### 選択抜粋
• • • • • • •

一応、邦画劇場

過去の自分、現在の自分、そして未来の自分に向き合う映画鑑賞

ゴジラ モスラ キングギドラ大怪獣総攻撃

私的評価★★★★★★★★☆☆

ゴジラ・モスラ・キングギドラ大怪獣総攻撃 [DVD]

 (2001日本)

 平成ガメラシリーズの金子修介監督のメガホンです。

 本作はミレニアムシリーズとはまったく異なる作品で、ゴジラの造形もまったくオリジナルです。劇場で見たときは、怪獣の造形のすばらしさに、身震いしました。ゴジラの目が白い!------動物的な愛らしさを表してしまう眼を白くすることで、人間の敵でありながらファンに愛されるゴジラを、本来の凶悪で憎むべき相手として敵視してもらうことを狙ったそうです。また、バラゴンは、女性のスーツアクターの方が演じています。ゴジラとの大きさの対比を考えたとき、小柄な女性の方が向いていると判断したからだそうですが、さらに金子監督は、四足歩行する怪獣は「膝を着くべからず」という注文を出して、より生物的なリアリティを追求したようです。撮影大変だったでしょうね。

• • • • • • •

### 検討資料
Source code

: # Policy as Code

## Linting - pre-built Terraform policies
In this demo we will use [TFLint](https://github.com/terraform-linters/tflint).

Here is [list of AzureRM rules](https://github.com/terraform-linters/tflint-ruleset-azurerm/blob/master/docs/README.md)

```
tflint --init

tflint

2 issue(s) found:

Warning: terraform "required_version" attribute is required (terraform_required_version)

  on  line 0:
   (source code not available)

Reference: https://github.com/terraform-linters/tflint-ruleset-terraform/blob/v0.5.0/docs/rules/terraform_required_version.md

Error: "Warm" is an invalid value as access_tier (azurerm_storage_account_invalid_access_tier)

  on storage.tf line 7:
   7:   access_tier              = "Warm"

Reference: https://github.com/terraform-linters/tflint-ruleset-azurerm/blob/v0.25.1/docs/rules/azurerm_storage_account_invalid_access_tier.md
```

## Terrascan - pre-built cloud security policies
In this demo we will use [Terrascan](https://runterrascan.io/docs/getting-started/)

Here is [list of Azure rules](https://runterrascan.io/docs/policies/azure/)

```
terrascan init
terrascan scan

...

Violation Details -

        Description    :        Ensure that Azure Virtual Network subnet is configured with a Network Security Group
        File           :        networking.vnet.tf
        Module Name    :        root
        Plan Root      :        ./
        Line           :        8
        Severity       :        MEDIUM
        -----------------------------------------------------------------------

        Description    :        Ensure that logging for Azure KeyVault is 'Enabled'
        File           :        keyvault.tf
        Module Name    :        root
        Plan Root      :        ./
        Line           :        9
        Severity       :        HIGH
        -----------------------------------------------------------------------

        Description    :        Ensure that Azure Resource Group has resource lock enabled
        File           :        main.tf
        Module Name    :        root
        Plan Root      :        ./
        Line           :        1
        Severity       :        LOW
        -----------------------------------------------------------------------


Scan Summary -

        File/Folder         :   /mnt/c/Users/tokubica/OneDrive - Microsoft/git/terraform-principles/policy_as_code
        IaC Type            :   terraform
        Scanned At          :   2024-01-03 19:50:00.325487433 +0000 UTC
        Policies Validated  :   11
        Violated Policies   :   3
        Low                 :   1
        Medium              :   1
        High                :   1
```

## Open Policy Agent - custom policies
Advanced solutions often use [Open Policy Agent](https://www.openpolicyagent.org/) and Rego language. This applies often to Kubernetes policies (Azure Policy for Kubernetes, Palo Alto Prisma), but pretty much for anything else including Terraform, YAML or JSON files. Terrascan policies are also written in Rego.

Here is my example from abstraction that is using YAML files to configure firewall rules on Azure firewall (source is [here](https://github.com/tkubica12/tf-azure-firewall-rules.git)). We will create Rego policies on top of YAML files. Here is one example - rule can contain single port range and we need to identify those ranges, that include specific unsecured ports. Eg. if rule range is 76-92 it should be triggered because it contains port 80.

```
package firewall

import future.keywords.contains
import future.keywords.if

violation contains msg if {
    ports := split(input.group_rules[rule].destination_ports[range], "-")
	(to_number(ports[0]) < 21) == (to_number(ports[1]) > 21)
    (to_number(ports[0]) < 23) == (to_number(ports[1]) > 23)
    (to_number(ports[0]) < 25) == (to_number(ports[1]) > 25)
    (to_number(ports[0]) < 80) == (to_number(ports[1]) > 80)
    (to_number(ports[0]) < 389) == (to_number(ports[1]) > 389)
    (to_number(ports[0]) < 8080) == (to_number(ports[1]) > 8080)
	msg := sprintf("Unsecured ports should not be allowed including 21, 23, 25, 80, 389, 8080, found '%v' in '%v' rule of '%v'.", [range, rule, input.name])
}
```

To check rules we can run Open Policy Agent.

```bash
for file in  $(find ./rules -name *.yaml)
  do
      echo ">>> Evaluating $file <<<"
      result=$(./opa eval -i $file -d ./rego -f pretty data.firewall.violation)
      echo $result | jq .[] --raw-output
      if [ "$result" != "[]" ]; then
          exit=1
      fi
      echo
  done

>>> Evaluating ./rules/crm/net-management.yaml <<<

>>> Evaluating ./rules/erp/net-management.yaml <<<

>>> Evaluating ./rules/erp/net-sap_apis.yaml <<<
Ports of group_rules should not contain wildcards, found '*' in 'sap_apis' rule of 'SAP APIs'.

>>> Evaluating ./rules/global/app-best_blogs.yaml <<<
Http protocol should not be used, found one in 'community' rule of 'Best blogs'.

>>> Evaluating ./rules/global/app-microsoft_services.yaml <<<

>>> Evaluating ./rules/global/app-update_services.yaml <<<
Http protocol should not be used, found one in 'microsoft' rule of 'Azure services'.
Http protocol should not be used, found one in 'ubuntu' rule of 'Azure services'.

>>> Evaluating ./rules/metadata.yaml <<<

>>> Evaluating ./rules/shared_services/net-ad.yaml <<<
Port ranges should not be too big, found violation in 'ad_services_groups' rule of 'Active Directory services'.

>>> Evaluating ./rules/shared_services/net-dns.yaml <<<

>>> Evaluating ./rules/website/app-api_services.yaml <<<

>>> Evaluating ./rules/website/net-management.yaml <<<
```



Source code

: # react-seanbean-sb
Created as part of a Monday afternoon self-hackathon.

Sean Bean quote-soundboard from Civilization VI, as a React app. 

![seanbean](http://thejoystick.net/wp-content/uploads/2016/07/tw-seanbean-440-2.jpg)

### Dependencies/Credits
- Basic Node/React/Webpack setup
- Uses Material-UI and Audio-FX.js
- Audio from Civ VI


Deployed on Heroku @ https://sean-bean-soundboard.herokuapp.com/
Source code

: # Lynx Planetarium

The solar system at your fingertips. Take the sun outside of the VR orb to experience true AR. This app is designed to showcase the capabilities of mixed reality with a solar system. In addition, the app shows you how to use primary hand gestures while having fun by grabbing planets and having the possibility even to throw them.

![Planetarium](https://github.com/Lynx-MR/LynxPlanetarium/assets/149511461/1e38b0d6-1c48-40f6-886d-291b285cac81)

• • • • • • •

### 課題
映画評の本文をもとに、次の問いに答えなさい。
1. 本作の監督は、どのシリーズを手がけただれか。
2. 本作のゴジラの目は何色にされたか。
3. バラゴンを演じたのはどのような人か。
本文だけを根拠に答えなさい。

### 想定解答
1. 平成ガメラシリーズの金子修介監督
2. 白
3. 女性のスーツアクター